**WHAT YOU NEED TO DO**. Search the entries below for "Senior", and copy each line where it appears.

◆ ◆ ◆ ◆

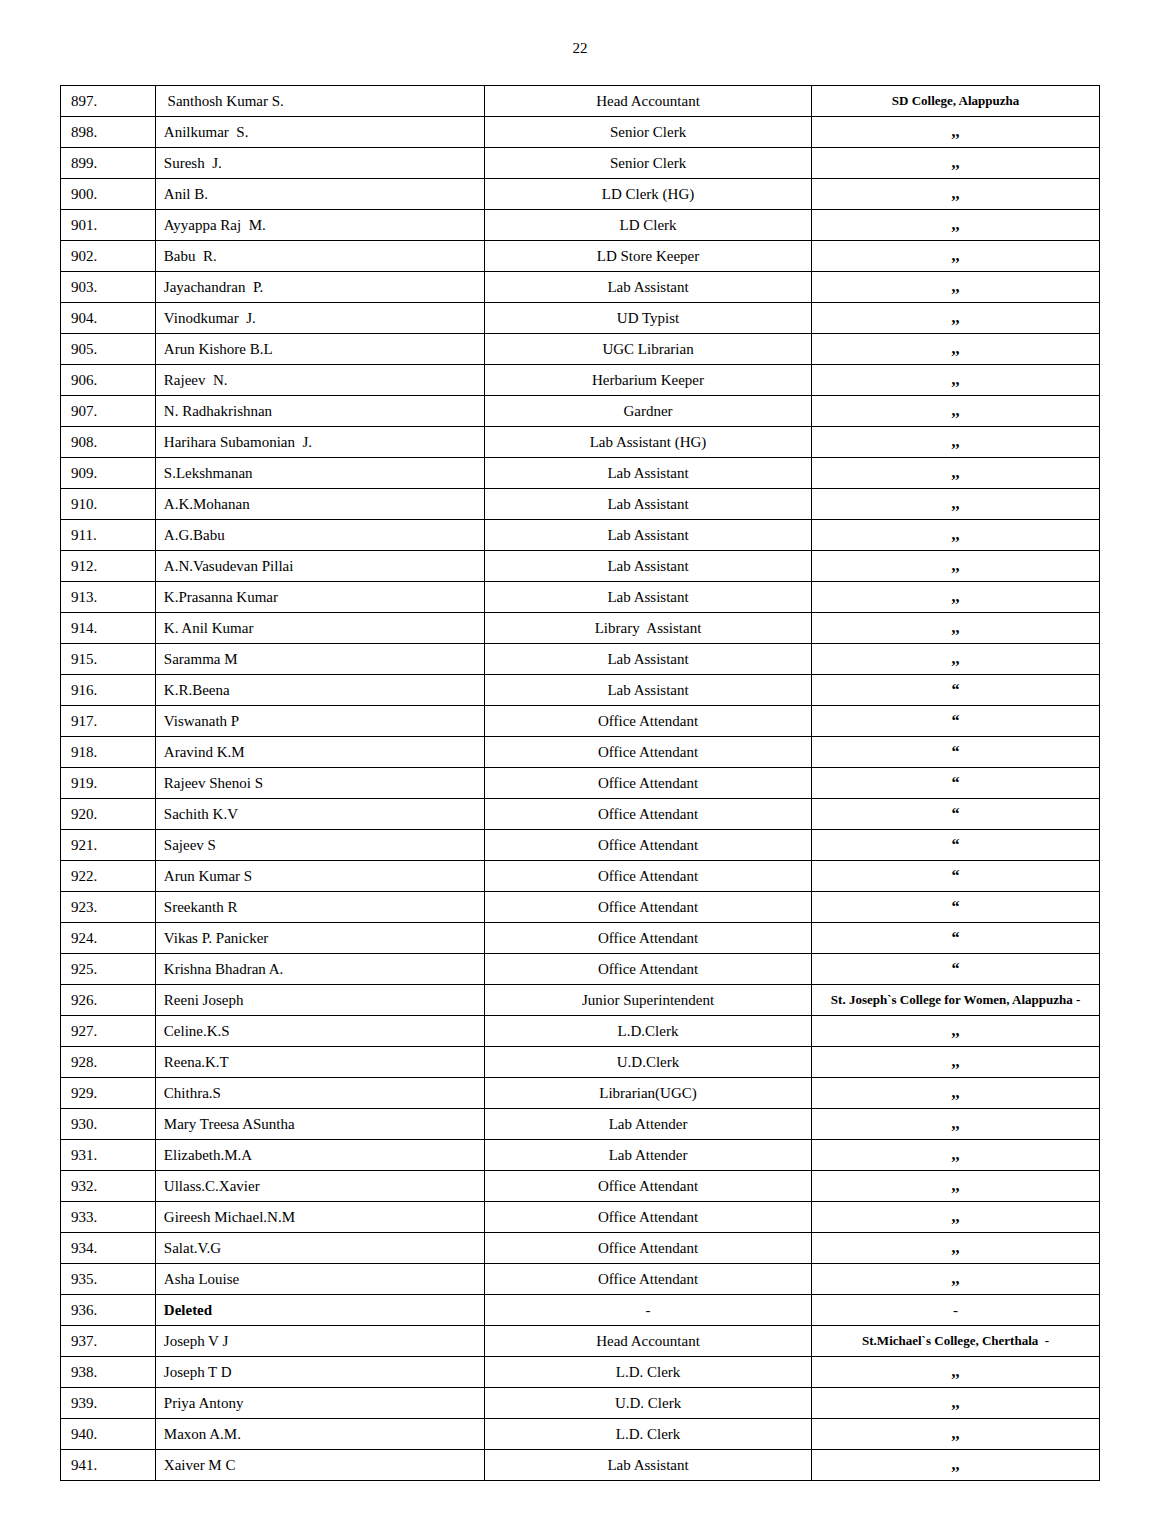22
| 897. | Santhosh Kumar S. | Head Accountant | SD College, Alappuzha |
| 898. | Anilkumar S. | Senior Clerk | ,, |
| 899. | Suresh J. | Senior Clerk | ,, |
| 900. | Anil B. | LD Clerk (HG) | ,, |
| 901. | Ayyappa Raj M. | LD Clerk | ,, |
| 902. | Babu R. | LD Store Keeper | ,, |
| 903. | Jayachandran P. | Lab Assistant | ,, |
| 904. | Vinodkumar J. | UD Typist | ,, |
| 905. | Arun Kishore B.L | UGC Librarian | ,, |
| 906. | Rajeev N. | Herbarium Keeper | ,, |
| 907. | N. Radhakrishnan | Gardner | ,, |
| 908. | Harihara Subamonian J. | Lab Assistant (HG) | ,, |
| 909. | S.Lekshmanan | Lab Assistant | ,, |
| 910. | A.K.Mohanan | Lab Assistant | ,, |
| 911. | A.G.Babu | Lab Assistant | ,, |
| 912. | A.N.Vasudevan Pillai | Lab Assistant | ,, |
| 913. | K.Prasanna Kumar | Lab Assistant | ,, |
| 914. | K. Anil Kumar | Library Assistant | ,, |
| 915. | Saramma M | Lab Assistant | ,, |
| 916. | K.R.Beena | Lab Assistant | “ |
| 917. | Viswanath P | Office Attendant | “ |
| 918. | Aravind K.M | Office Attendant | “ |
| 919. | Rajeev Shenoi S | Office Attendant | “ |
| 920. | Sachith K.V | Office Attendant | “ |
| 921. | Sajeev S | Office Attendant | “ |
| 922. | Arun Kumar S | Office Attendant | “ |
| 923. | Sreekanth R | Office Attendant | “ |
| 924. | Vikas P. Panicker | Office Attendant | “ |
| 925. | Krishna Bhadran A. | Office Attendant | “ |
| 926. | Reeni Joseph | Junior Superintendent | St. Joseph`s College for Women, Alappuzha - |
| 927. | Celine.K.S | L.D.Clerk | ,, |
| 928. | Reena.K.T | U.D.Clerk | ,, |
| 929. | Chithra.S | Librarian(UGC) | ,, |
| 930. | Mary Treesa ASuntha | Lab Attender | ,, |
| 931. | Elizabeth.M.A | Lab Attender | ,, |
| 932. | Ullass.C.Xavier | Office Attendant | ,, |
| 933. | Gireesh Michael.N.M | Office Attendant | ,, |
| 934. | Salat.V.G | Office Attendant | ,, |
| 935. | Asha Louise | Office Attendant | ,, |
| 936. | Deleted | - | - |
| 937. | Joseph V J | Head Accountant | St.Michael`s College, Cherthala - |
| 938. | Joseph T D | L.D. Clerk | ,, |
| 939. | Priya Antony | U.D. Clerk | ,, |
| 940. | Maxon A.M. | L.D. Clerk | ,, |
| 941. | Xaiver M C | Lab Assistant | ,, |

◆ ◆ ◆ ◆

**TASK SOLUTION**.
| 898. | Anilkumar S. | Senior Clerk | ,, |
| 899. | Suresh J. | Senior Clerk | ,, |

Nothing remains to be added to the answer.